■ What is expected ■
Can you retype the text lines from all of these entries word for word, leaving the pictures out of your answer?
:: Data under study
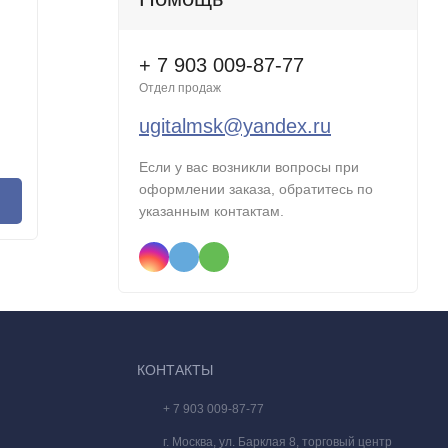
Встроенная память:
2 ГБ
Встроенн
+ 7 903 009-87-77
Отдел продаж
Нет в наличии
Нет в н
ugitalmsk@yandex.ru
160 490
83 9
Р
Если у вас возникли вопросы при
оформлении заказа, обратитесь по
В корзину
указанным контактам.
озданных,
 он
КОНТАКТЫ
+ 7 903 009-87-77
г. Москва, ул. Барклая 8, торговый центр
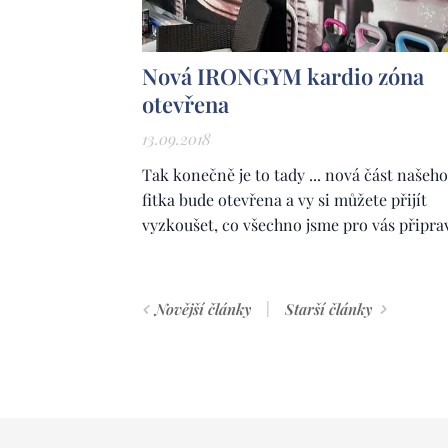
Nová IRONGYM kardio zóna
otevřena
13.09.2018
Tak konečně je to tady ... nová část našeho
fitka bude otevřena a vy si můžete přijít
vyzkoušet, co všechno jsme pro vás připrav
Novější články
Starší články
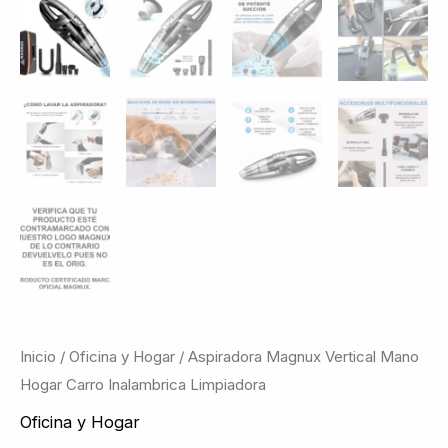
Inicio
/
Oficina y Hogar
/ Aspiradora Magnux Vertical Mano
Hogar Carro Inalambrica Limpiadora
Oficina y Hogar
::::
■ Exercise result ■
Встроенная память:
2 ГБ
Встроенн
+ 7 903 009-87-77
Отдел продаж
Нет в наличии
Нет в н
ugitalmsk@yandex.ru
160 490
83 9
Р
Если у вас возникли вопросы при
оформлении заказа, обратитесь по
В корзину
указанным контактам.
озданных,
 он
КОНТАКТЫ
+ 7 903 009-87-77
г. Москва, ул. Барклая 8, торговый центр
Nová IRONGYM kardio zóna
otevřena
13.09.2018
Tak konečně je to tady ... nová část našeho
fitka bude otevřena a vy si můžete přijít
vyzkoušet, co všechno jsme pro vás připrav
Novější články
Starší články
Inicio
/
Oficina y Hogar
/ Aspiradora Magnux Vertical Mano
Hogar Carro Inalambrica Limpiadora
Oficina y Hogar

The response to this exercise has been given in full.